Data shown below:

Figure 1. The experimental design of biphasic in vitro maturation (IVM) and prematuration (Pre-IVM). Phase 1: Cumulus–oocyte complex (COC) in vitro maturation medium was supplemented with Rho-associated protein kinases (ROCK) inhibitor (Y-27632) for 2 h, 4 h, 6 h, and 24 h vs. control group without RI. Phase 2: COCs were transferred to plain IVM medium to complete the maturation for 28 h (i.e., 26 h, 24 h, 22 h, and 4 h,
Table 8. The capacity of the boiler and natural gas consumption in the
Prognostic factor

End of Data shown.
Data shown below:

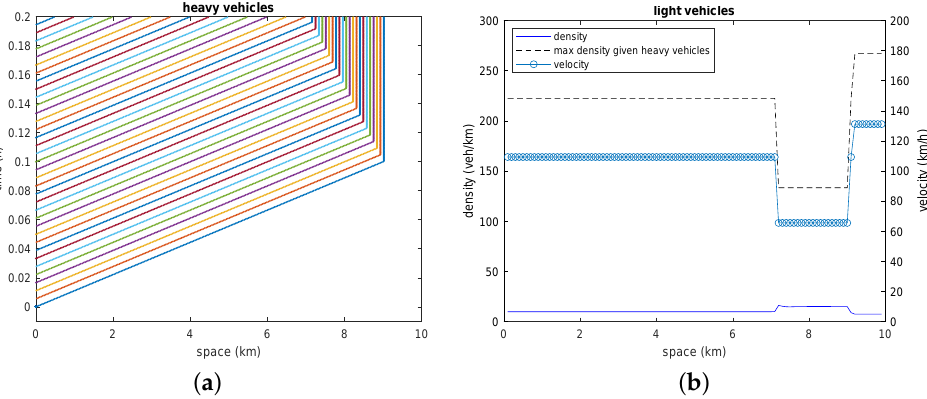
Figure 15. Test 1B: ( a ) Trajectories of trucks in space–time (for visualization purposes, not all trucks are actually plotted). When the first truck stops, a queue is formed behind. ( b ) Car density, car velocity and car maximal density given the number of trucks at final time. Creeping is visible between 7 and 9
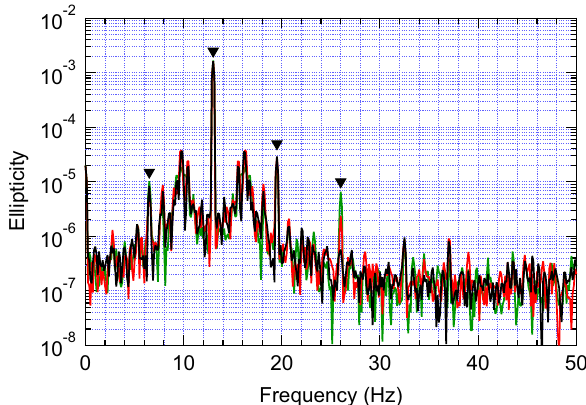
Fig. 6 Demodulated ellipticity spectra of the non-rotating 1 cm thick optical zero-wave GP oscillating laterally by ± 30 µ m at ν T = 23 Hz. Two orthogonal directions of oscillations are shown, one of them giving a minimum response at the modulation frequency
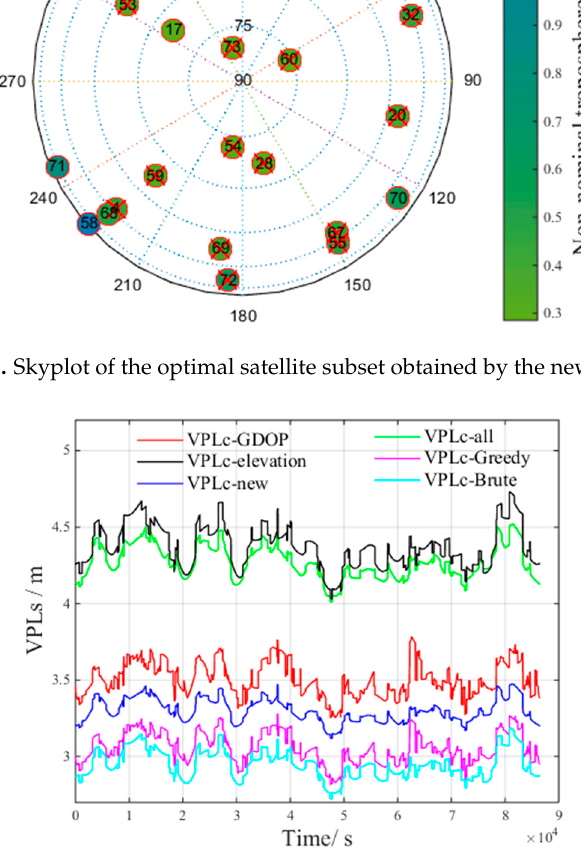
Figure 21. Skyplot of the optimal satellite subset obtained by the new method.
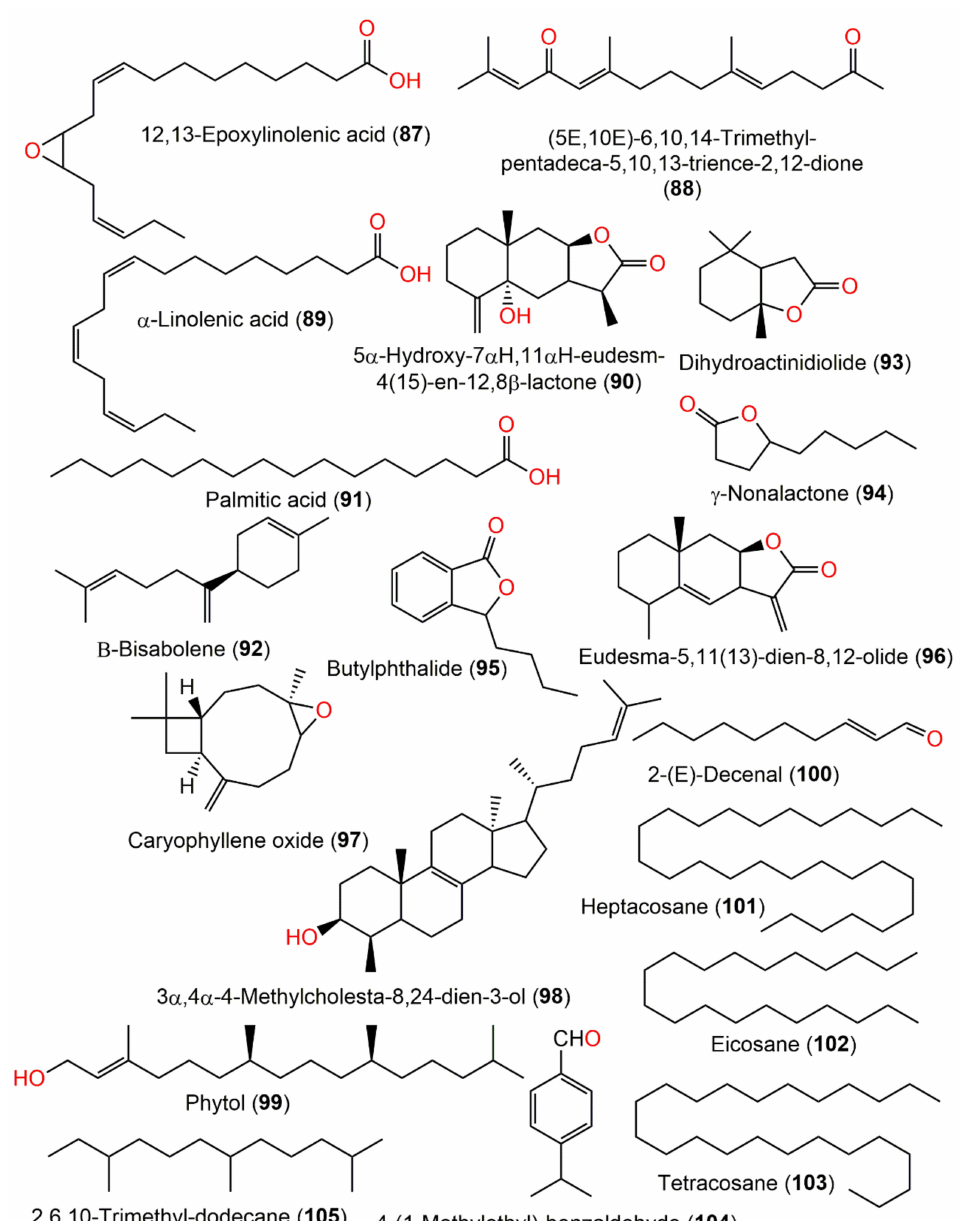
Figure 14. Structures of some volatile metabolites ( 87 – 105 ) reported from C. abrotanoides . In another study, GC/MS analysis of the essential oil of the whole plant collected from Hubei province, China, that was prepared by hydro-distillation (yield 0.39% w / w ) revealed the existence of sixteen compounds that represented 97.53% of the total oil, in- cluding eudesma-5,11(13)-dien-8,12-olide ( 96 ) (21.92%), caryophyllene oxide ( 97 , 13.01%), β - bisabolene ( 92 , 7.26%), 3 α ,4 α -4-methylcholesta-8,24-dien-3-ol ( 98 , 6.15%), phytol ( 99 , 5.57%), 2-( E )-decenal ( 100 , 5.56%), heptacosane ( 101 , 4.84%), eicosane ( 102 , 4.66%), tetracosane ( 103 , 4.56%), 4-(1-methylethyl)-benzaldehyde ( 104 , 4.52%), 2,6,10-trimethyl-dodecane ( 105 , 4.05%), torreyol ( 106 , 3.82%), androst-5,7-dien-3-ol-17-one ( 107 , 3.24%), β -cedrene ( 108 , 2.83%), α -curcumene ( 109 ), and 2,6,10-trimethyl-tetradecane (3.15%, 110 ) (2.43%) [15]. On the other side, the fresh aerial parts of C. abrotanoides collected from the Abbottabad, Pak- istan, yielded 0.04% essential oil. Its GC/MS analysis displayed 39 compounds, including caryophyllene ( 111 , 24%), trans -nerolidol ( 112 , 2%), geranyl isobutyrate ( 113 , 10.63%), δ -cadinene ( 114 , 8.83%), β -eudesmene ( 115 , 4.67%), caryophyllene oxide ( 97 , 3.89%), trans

End of Data shown.

* **Work to be completed**: Only the lines above starting with the one with "Table 8. The" and going through the one with "Prognostic factor" are to be copied, word for word and with both ends kept.

* **Result**:
Table 8. The capacity of the boiler and natural gas consumption in the
Prognostic factor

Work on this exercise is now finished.